------ INPUT ------
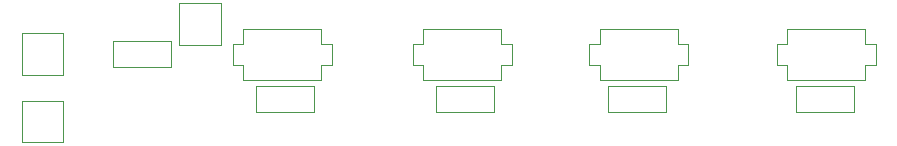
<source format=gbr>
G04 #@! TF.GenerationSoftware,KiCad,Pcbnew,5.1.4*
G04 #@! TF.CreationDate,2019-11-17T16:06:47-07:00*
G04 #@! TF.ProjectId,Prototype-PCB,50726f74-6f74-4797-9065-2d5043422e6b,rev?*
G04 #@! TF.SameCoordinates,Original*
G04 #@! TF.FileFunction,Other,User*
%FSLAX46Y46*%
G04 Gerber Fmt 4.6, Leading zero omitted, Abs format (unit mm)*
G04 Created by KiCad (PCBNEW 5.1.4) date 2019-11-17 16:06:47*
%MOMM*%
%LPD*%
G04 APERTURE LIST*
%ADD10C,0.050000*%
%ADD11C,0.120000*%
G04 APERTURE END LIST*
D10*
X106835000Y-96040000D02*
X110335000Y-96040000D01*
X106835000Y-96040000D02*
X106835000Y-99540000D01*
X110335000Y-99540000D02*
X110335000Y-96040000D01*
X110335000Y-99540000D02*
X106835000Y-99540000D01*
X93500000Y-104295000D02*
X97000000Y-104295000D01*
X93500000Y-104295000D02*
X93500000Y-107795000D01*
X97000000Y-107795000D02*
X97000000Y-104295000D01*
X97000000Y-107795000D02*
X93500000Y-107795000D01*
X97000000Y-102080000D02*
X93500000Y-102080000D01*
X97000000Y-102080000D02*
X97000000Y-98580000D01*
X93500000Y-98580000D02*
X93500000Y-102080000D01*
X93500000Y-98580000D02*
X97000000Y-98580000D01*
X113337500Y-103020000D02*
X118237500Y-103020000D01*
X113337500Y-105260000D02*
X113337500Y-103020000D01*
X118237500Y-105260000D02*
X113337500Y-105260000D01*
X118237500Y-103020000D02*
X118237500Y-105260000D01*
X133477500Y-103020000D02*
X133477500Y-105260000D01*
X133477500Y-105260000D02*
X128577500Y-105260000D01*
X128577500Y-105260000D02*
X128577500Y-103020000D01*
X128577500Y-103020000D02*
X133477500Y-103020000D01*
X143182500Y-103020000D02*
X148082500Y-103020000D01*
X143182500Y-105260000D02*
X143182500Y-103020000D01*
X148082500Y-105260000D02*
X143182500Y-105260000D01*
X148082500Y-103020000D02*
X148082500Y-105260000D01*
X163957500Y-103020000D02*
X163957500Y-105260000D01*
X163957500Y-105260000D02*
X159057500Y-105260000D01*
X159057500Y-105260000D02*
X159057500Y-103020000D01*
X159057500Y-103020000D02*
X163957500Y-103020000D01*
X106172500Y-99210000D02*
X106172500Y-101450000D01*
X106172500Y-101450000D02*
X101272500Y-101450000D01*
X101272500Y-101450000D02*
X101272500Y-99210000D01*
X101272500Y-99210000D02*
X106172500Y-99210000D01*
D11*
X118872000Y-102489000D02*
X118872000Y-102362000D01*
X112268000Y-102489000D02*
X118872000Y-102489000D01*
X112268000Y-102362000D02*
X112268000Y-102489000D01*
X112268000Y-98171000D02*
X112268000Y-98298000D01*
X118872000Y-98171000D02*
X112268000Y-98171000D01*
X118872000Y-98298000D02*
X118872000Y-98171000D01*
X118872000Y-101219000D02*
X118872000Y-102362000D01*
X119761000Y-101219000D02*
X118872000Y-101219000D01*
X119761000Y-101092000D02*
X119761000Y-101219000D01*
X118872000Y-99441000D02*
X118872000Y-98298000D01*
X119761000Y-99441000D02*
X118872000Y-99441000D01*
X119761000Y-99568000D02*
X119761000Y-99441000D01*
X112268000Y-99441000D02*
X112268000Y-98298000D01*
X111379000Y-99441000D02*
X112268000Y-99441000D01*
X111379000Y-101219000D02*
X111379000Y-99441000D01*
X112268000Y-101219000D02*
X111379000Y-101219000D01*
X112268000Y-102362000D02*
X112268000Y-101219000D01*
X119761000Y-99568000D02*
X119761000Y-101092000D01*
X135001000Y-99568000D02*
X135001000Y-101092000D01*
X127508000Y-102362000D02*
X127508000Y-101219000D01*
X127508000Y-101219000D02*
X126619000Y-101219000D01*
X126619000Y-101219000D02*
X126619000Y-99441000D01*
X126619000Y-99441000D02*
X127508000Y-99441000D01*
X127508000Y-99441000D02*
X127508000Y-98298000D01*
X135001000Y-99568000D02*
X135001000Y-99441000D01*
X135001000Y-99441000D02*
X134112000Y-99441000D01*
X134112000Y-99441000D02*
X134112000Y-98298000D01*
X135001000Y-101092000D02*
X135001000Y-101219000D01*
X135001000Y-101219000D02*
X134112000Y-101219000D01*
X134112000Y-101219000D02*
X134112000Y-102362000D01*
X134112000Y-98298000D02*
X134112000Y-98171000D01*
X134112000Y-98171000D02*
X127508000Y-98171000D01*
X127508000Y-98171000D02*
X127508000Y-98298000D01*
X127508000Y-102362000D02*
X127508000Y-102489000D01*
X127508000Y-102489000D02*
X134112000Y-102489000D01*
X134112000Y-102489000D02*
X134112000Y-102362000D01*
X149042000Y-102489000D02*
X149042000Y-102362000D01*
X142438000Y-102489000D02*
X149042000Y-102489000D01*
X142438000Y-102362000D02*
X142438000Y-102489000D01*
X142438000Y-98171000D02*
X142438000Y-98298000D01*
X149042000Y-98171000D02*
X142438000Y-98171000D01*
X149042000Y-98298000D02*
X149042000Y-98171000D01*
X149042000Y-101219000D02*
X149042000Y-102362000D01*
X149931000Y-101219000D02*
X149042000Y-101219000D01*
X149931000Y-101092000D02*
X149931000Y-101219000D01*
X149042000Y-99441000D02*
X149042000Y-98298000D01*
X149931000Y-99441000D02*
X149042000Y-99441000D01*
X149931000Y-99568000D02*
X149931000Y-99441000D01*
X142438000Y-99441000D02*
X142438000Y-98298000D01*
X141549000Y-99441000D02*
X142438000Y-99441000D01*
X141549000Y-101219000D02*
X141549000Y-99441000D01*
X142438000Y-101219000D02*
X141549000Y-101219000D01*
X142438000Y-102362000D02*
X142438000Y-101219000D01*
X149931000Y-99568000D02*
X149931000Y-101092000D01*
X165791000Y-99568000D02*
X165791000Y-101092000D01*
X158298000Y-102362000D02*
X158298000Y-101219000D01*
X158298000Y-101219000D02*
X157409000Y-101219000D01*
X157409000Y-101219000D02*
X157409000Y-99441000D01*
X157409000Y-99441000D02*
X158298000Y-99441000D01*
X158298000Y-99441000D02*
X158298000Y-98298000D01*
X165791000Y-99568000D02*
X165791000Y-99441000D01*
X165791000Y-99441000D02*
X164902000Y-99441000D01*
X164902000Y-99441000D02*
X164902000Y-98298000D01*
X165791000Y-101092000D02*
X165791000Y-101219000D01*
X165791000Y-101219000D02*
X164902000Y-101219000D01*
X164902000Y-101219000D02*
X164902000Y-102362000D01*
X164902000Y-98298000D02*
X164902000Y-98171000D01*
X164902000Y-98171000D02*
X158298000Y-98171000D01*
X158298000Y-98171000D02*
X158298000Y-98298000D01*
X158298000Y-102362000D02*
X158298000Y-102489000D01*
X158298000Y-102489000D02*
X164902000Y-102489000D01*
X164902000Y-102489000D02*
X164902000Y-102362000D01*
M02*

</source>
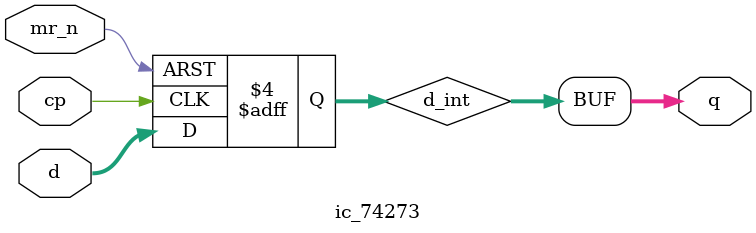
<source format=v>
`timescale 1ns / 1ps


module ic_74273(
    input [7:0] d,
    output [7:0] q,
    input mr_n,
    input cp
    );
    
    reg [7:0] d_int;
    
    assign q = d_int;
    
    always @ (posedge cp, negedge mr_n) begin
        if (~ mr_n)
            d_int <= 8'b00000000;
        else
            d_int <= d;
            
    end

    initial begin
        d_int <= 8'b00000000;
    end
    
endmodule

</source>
------
» YOUR INSTRUCTIONS: Could you return every line from the entries above in which the string "LIST" occurs?

» TASK RESULT:
G04 APERTURE LIST*
G04 APERTURE END LIST*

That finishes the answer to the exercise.